Provided records section start

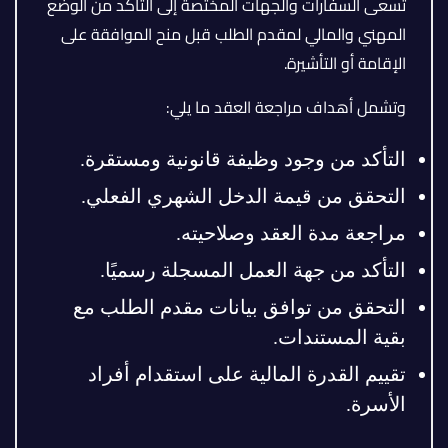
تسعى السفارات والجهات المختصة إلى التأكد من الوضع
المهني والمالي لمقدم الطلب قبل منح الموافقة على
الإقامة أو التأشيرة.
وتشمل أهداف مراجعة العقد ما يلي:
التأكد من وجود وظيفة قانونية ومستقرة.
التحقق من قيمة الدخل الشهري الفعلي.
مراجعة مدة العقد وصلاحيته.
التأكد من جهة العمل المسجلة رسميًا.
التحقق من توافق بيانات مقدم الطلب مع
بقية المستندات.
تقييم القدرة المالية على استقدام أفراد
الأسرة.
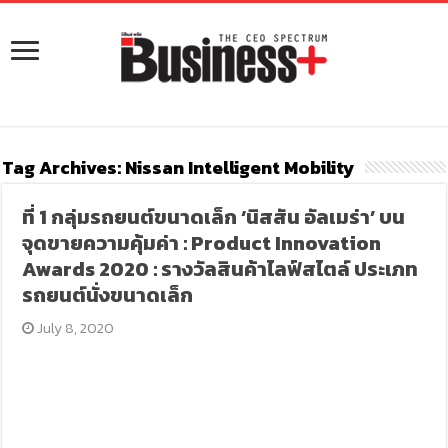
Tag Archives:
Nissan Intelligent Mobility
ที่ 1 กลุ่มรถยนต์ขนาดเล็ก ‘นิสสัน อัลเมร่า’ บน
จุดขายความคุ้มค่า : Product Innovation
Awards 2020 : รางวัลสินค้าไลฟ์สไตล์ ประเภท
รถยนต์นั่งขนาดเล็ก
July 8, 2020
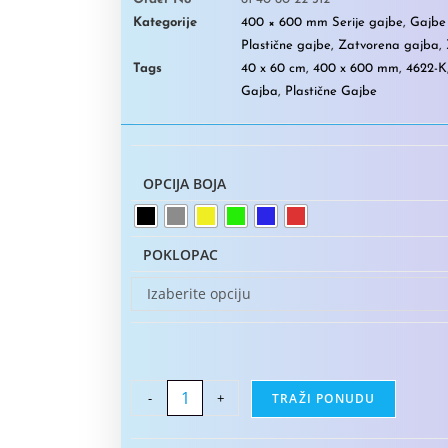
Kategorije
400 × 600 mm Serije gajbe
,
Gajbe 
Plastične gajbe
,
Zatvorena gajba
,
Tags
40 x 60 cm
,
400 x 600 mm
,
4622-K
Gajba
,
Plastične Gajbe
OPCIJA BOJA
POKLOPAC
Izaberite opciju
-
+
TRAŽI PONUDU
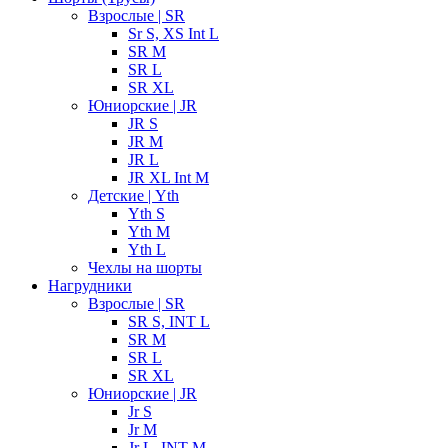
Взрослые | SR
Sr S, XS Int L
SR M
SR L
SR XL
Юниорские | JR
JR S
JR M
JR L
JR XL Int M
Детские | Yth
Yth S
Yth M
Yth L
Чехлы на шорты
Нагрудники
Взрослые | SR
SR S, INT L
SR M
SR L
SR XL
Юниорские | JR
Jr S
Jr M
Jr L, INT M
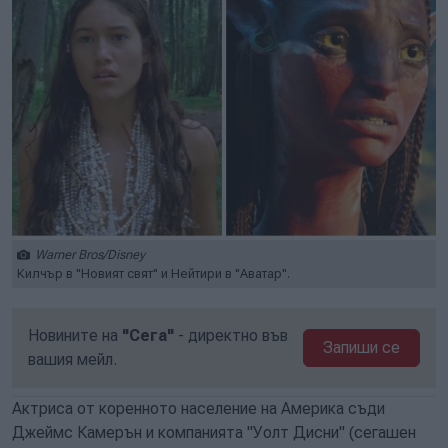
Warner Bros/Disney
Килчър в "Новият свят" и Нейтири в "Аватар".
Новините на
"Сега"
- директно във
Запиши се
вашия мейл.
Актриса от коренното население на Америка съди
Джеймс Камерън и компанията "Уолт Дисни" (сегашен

Provided records section end
Provided records section start

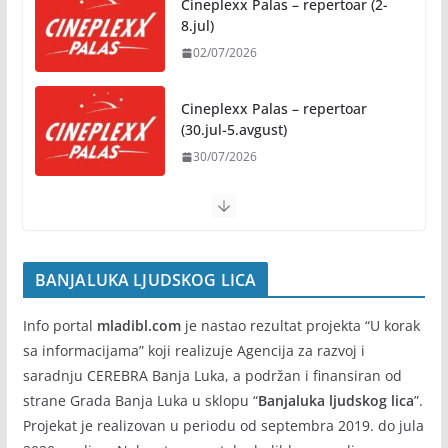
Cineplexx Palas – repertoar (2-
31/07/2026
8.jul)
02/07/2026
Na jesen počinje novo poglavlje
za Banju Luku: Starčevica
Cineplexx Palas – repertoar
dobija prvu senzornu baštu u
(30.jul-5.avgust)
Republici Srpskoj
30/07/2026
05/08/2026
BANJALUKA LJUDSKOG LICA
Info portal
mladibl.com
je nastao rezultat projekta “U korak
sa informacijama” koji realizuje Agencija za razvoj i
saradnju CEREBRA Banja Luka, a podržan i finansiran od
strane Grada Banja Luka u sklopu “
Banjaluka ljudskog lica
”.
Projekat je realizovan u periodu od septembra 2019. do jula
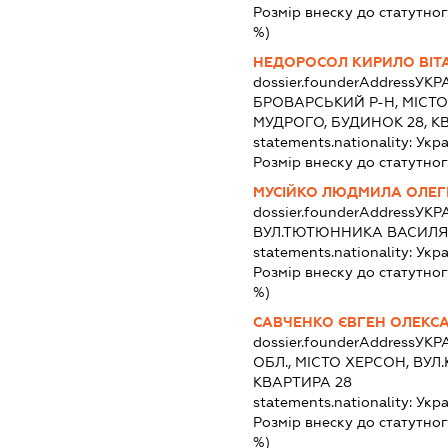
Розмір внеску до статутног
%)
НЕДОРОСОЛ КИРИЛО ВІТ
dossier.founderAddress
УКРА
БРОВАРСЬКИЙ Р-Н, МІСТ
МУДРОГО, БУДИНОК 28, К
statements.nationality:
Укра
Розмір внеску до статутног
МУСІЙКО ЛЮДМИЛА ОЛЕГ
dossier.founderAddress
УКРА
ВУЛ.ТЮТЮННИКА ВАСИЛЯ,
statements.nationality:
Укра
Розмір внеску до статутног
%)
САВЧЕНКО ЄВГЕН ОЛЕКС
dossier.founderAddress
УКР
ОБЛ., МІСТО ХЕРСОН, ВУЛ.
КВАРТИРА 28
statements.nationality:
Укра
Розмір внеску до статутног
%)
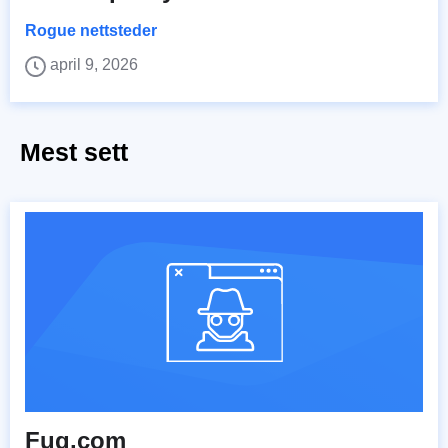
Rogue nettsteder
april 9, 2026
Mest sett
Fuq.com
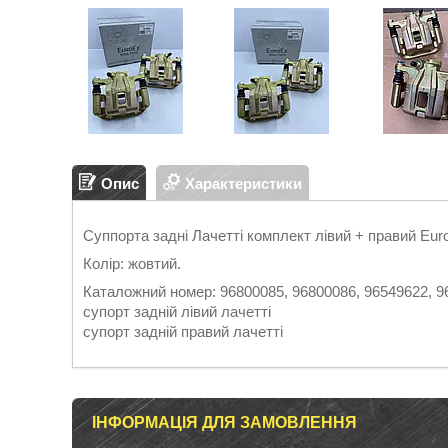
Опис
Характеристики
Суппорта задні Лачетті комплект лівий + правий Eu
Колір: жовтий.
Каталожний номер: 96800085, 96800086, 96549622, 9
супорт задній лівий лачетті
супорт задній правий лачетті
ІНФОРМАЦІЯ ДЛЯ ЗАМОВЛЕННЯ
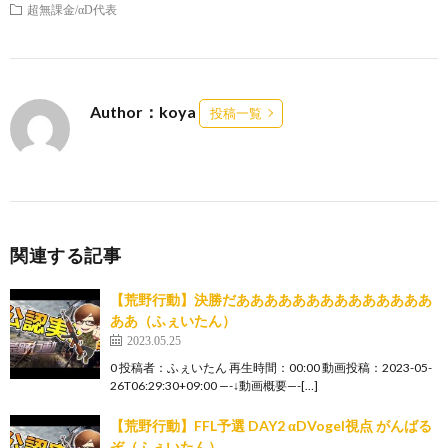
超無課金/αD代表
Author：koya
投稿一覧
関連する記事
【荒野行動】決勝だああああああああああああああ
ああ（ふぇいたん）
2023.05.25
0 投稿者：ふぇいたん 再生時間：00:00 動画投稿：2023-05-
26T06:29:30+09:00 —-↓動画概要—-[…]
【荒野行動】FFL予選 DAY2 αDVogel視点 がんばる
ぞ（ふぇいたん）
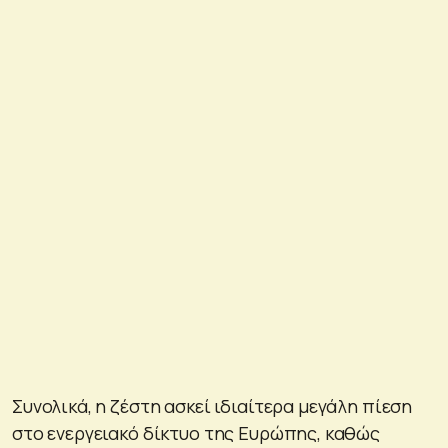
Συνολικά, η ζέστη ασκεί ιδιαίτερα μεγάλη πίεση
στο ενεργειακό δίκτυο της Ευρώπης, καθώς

Provided records section end

State the number of lines in the records that hold the string "супорт", and add nothing.

2